## WHAT TO WORK ON
As the answer, set down the lines below from the one containing "64 364 2.33" through the one containing "358 176 5.81", exactly and inclusively, and no others.

## ENTRIES PROVIDED
__________
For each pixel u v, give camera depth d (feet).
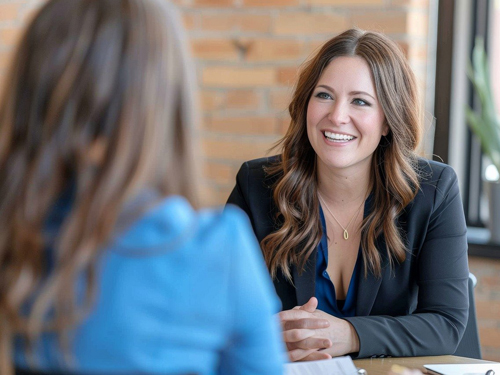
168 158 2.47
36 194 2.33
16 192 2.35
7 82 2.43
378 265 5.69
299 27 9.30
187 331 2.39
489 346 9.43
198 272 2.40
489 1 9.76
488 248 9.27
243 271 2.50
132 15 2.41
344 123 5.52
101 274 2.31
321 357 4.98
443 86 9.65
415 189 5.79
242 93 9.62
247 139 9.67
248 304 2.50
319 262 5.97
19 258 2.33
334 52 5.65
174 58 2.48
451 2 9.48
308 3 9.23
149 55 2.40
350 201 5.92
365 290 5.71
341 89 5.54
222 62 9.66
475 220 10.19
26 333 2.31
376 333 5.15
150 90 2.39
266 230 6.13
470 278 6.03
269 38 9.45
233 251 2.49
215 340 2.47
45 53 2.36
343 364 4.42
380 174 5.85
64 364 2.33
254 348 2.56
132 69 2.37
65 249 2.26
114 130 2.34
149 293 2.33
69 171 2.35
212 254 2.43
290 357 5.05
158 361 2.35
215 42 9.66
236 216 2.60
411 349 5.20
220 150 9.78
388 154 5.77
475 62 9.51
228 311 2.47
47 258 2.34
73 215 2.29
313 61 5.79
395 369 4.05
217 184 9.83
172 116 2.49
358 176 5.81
__________
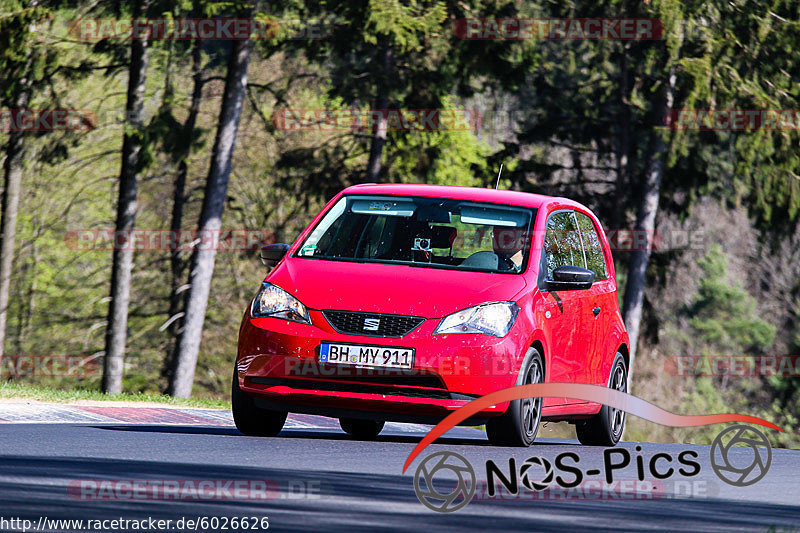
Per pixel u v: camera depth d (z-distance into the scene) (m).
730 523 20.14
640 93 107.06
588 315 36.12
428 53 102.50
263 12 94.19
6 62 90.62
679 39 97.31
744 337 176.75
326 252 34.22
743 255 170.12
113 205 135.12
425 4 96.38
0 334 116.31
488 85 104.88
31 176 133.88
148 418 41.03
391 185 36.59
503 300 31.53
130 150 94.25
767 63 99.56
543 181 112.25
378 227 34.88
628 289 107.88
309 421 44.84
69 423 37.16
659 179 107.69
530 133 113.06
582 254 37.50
__________
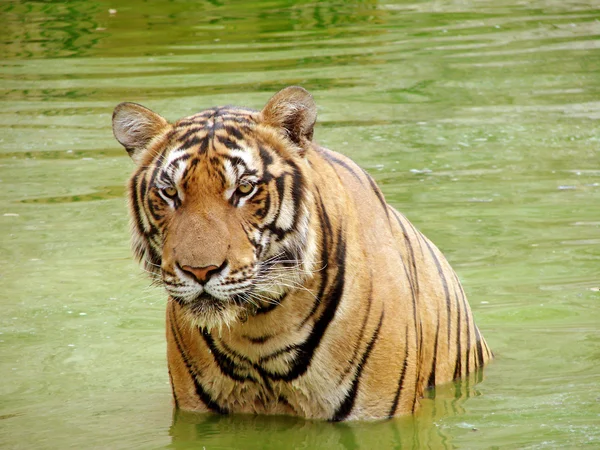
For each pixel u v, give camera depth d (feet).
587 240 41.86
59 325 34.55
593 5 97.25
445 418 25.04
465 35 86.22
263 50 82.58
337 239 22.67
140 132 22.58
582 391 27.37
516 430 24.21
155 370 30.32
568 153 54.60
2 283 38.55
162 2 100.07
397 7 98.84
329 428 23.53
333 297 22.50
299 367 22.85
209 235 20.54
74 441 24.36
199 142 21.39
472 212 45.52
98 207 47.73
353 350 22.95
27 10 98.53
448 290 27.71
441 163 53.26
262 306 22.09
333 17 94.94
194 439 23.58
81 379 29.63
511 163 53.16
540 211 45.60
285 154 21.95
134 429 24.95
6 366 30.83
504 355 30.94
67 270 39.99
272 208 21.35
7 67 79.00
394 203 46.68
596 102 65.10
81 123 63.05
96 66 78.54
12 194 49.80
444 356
__________
## OUTPUT FOR THIS EXERCISE
64 364 2.33
254 348 2.56
132 69 2.37
65 249 2.26
114 130 2.34
149 293 2.33
69 171 2.35
212 254 2.43
290 357 5.05
158 361 2.35
215 42 9.66
236 216 2.60
411 349 5.20
220 150 9.78
388 154 5.77
475 62 9.51
228 311 2.47
47 258 2.34
73 215 2.29
313 61 5.79
395 369 4.05
217 184 9.83
172 116 2.49
358 176 5.81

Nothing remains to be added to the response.